→ **Extrait à lire**:
..............................

LE CONSEIL DE LA CONCURRENCE,
Vu la lettre du 29 avril 1985 du président du Conseil général
de la Somme saisissant la Commission de la concurrence de la situation
de la concurrence dans le secteur départemental des sables et graviers,
ensemble la délibération du Conseil général
de la Somme du 25 mars 1985 mandatant son président à cette
fin ;
Vu les ordonnances n° 45-1483 et n° 45-1484 du 30 juin 1945
modifiées relatives, la première aux prix, la seconde à
la constatation, la poursuite et la répression des infractions à
la législation économique ;
Vu l’ordonnance n° 86-1243 du 1er décembre 1986, relative
à la liberté des prix et de la concurrence, modifiée,
ensemble le décret n° 86-1309 pris pour son application
Vu le Code minier ;
Vu les observations présentées par le commissaire du Gouvernement
et par le Conseil général de la Somme ;
Le rapporteur, le commissaire du Gouvernement et le rapporteur général
entendus ;
Retient les constatations (I) et adopte la décision (II) ci-après
exposées :
I. - Constatations
a) Caractéristiques générales du marché
Les sables, graviers et enrochements, désignés sous le
terme plus général de granulais, sont utilisés en
proportion approximativement égale par l’industrie du bâtiment
(pour fabriquer les bétons hydrauliques) et par celle des travaux
publics (pour viabiliser les terrains). Ils proviennent de carrières
exploitées jusqu’à présent par des entreprises de
dimensions modestes (au nombre, en 1984, de 2 655 pour 5 000 sites, les
trente premiers exploitants ne réalisant que 20 p. 100 de la production
nationale), mais des prises de participation croissantes de la part des
grands cimentiers français ont été observées
au cours de ces dernières années.
Les prix des granulais sont libres depuis le 23 avril 1986. En
raison du caractère pondéreux des produits, le coût
du transport représente un élément très important
du prix : selon les professionnels, ce coût multiplie par deux le
prix des granulais lorsqu’ils sont livrés à une quarantaine
de kilomètres de leur lieu d’extraction.
Le marché de ce produit est donc nécessairement de dimensions
géographiques restreintes.
Le marché est approvisionné à partir de carrières,
lesquelles sont soumises à un régime juridique spécifique
établi par les articles 105 et suivants du Code minier et par le
décret n° 79-1108 du 20 décembre 1979 : si le droit d’exploitation
est accordé par le propriétaire du sol par contrat Fixant
les obligations des parties, son exercice est subordonné, dans le
cas général où la superficie est supérieure
à 500 mètres carrés, à la délivrance
par arrêté préfectoral d’une autorisation d’ouverture
et d’un permis d’exploitation temporaire et renouvelable ; pour les opérations
les plus importantes, les avis du Conseil municipal et de la Commission
départementale des carrières sont recueillis lors d’une enquête
publique ; enfin, schémas d’urbanisme et plans d’occupation des
sols doivent être respectés.

..............................

→ **Travail demandé**:
Réécrivez tout le passage de l'extrait sur le marché des sables et graviers qui va de « Le marché est » jusqu'à « doivent être respectés. », en remplaçant « arrêté préfectoral » par « arrêté ministériel ».

→ **Données fournies**:
..............................

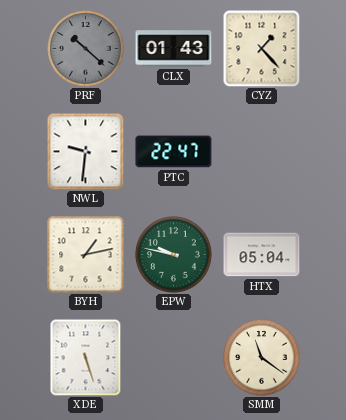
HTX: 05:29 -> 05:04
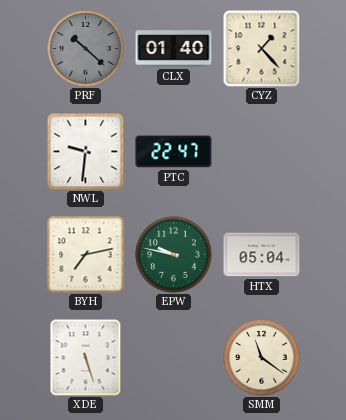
CLX: 01:43 -> 01:40
BYH: 1:13 -> 7:13
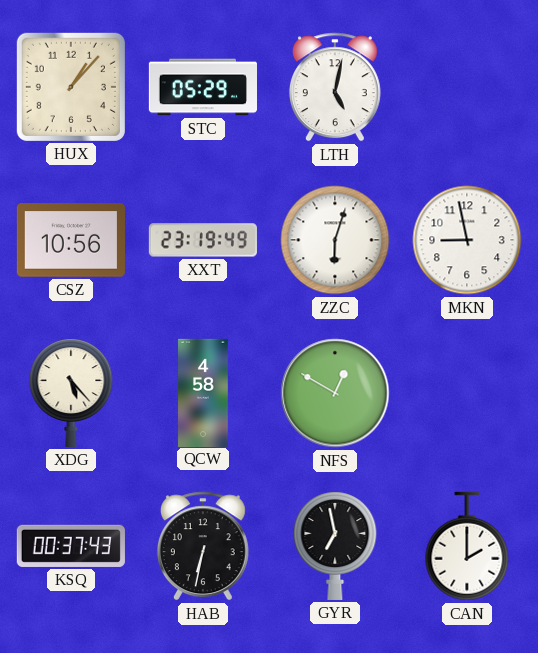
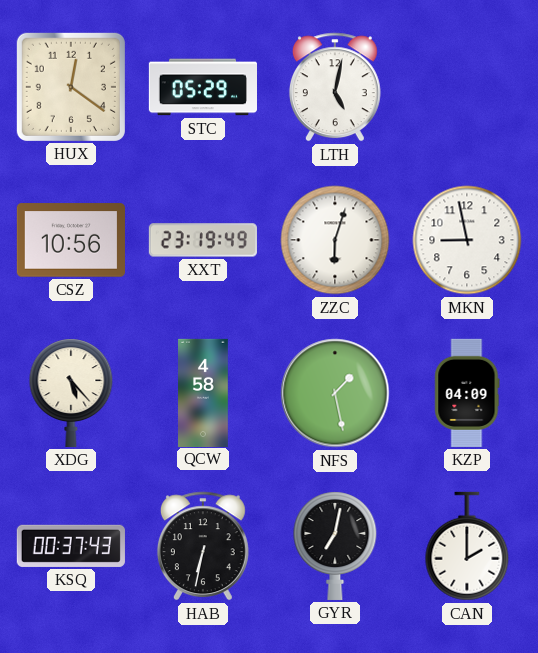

..............................

→ **Corrigé**:
Le marché est approvisionné à partir de carrières,
lesquelles sont soumises à un régime juridique spécifique
établi par les articles 105 et suivants du Code minier et par le
décret n° 79-1108 du 20 décembre 1979 : si le droit d’exploitation
est accordé par le propriétaire du sol par contrat Fixant
les obligations des parties, son exercice est subordonné, dans le
cas général où la superficie est supérieure
à 500 mètres carrés, à la délivrance
par arrêté ministériel d’une autorisation d’ouverture
et d’un permis d’exploitation temporaire et renouvelable ; pour les opérations
les plus importantes, les avis du Conseil municipal et de la Commission
départementale des carrières sont recueillis lors d’une enquête
publique ; enfin, schémas d’urbanisme et plans d’occupation des
sols doivent être respectés.